A ocorrência de um bebê natimorto é mais provável em mulheres mais velhas do que mais jovens. Um estudo publicado na revista Canadian Medical Association Journal relatou que a ocorrência de natimorte é de 1.2 a 2.23 vezes maior em mulheres mais velhas. Um outro estudo, examinando dados de 385.120 gravidezes no Reino Unido, observou que a taxa de natimortos era de 4.7 em cada 1.000, para mulheres entre 18 a 34 anos, 6.1 em cada 1.000, entre as de 35 a 40 anos e 8.1 em cada 1.000, para mulheres com mais de 40 anos. As razões pelas quais o risco de natimorte aumenta com a idade maternal ainda são atualmente desconhecidas.

Natimortos

Idade não é um fator responsável por bebês com baixo peso ou prematuros

Bebês que nascem com baixo peso frequentemente têm mais problemas respiratórios, cognitivos e neurológicos, enquanto prematuros são mais sujeitos a problemas cardíacos, cerebrais, desordens do pulmão e atraso no desenvolvimento. Entretanto, a idade da mãe não é determinante para um risco elevado de bebês com baixo peso ou prematuros, concluiu o recente estudo conduzido pelo Dr. Mikko Myrskylä, diretor do Instituto Max Planck de Pesquisa Demográfica, juntamente com Alice Goisis, da London School of Economics, do Reino Unido.

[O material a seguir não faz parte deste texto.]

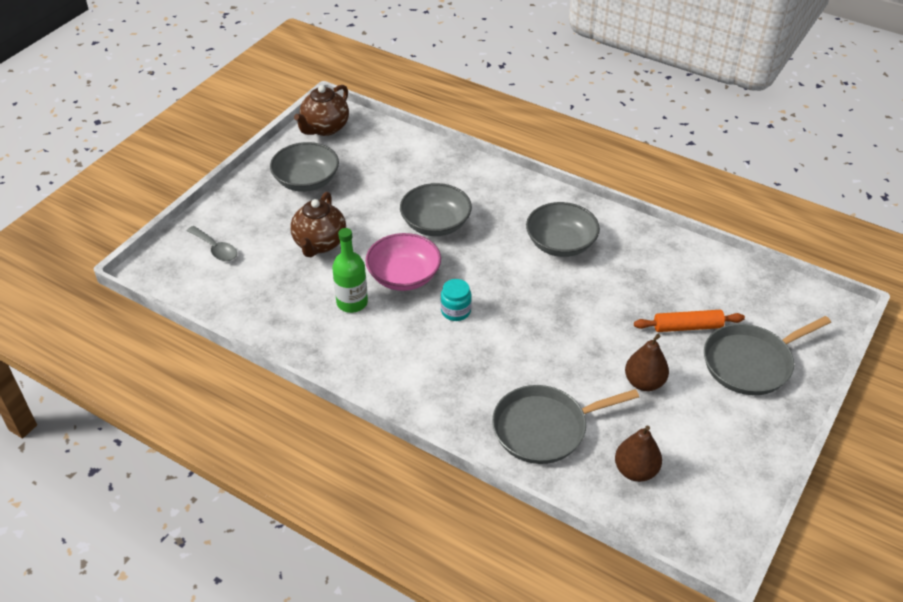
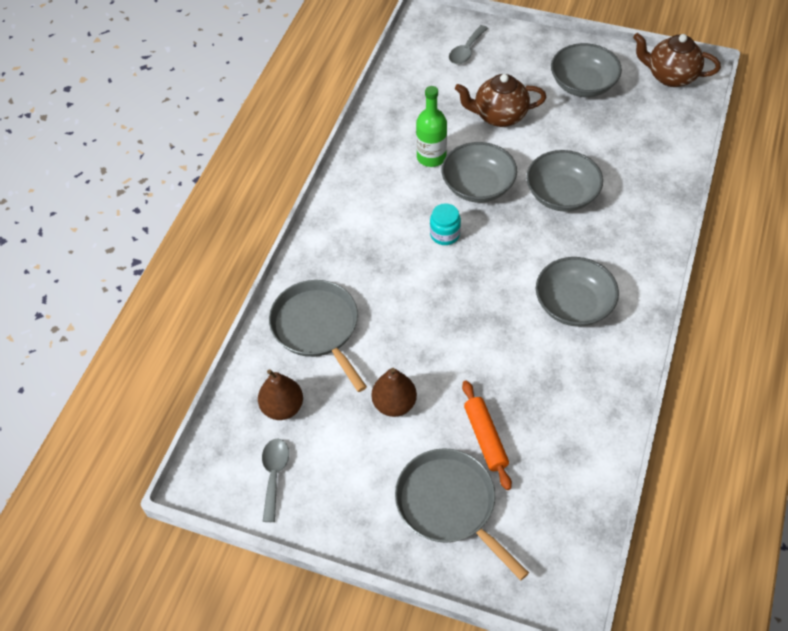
camera: 80 degrees right, 10 degrees up
(404, 276) = (478, 186): pink bowl -> grey bowl
(712, 487) = (274, 475): none -> grey spoon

Potenciais motivos para essas causas são os problemas relacionados com a fertilidade e os que estão relacionados com a baixa renda, o estresse materno e comportamentos que não são saudáveis. As mulheres não devem ficar preocupadas com a idade em si, no caso de considerarem ter um filho. Parece que as circunstâncias da vida individual e as escolhas quanto ao comportamento são mais importantes do que a idade.

Existem benefícios para os filhos de mães mais velhas

Os estudos realizados pelo Dr. Myrskylä demonstraram que nascer mais tarde na vida dos pais está associado a ser mais saudável, mais alto, e conseguir melhor educação. Segundo ele, os benefícios associados a nascer na idade madura da mãe superam os riscos individuais que surgem por nascer de uma mãe mais velha. É preciso desenvolver uma perspectiva diferente no que se refere à idade materna, porque os pais, nesse caso, estão normalmente bem alertas para os riscos e menos informados sobre os efeitos positivos.

Portanto, apesar dos riscos, muitas mulheres com mais de 35 anos terão uma gravidez normal, com poucas complicações no parto e seguirão tendo bebês saudáveis.